THE TASK:
Could you rewrite the items from the line with "時50分放送の｢ｻﾀﾃﾞｰﾎｯﾄﾘｸｴｽﾄ 最終回ｽﾍﾟ..." up to and including the line with "UNDER ARMOUR ΑΝΔΡΙΚΑ ΕΣΩΡΟΥΧΑ COTTON 6in 3τμχ", putting "FORWARD" in place of "NEXT" and leaving everything else unchanged? Leave the pictures out of the answer.

SOURCE RECORDS:

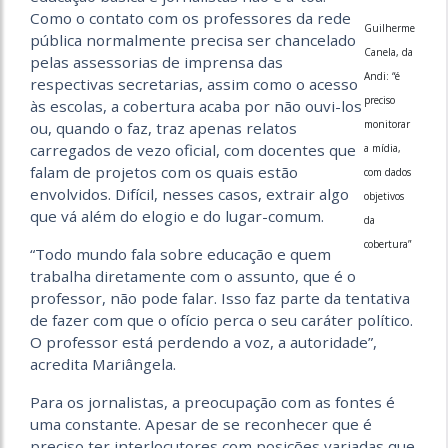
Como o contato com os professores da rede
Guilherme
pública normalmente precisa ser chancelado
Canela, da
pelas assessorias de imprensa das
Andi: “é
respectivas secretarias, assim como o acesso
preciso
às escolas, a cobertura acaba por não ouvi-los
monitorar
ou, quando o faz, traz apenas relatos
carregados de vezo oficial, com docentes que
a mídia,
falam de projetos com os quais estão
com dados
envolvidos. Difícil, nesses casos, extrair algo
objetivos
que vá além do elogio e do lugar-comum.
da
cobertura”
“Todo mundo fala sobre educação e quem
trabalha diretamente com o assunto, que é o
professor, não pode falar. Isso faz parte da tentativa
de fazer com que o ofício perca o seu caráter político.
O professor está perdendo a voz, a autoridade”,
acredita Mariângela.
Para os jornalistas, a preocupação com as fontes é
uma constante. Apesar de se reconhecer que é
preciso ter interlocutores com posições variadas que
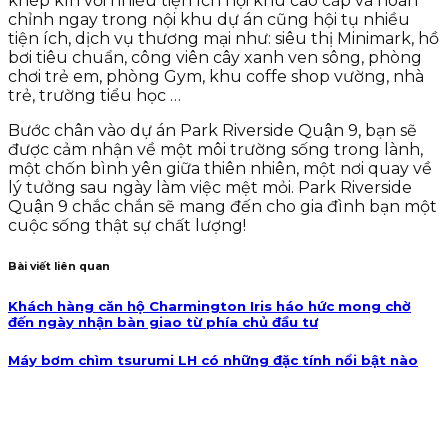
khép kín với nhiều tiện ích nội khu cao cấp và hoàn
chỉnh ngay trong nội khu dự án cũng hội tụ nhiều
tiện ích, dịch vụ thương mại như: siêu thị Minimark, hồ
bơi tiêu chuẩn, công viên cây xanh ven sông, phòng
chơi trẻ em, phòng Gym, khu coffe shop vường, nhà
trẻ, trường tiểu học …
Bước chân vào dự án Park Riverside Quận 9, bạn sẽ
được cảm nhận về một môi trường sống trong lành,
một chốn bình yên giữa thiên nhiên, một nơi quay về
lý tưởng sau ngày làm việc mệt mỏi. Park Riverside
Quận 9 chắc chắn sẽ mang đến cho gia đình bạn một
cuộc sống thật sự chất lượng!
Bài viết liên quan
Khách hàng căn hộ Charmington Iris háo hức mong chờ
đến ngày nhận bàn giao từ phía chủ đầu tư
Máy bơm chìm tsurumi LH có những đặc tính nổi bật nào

==

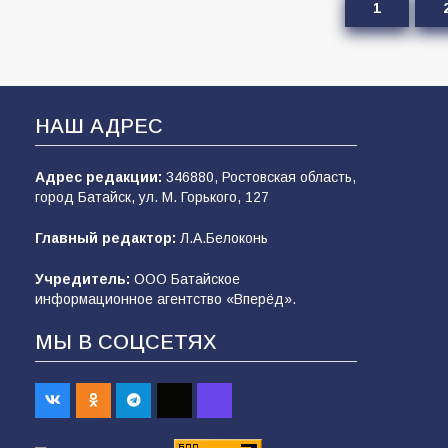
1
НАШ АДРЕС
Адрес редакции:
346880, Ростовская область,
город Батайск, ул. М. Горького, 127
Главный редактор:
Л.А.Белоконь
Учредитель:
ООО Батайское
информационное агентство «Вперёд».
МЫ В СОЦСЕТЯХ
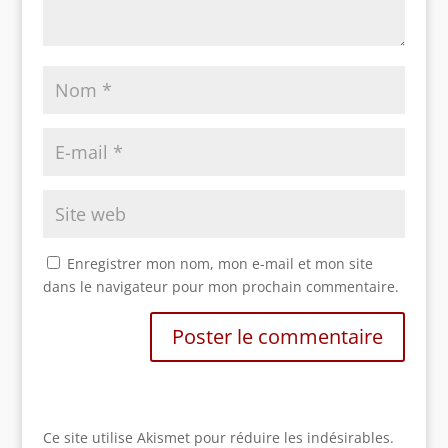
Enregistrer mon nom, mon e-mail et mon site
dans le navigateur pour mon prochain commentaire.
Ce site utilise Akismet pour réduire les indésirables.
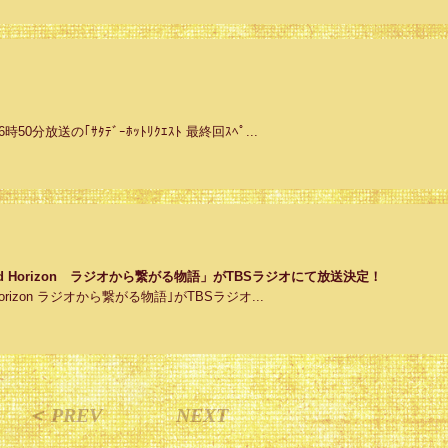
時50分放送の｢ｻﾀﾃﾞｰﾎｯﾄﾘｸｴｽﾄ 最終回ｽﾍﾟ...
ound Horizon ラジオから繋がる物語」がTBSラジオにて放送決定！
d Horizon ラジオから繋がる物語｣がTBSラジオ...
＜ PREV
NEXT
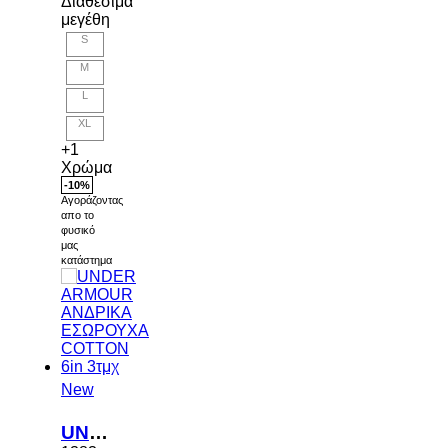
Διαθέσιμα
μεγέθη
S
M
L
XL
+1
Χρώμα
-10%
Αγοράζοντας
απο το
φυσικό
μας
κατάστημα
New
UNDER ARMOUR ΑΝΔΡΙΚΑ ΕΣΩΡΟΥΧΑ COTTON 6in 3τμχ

ANSWER SECTION:
時50分放送の｢ｻﾀﾃﾞｰﾎｯﾄﾘｸｴｽﾄ 最終回ｽﾍﾟ...
ound Horizon ラジオから繋がる物語」がTBSラジオにて放送決定！
d Horizon ラジオから繋がる物語｣がTBSラジオ...
＜ PREV
FORWARD
Διαθέσιμα
μεγέθη
S
M
L
XL
+1
Χρώμα
-10%
Αγοράζοντας
απο το
φυσικό
μας
κατάστημα
New
UNDER ARMOUR ΑΝΔΡΙΚΑ ΕΣΩΡΟΥΧΑ COTTON 6in 3τμχ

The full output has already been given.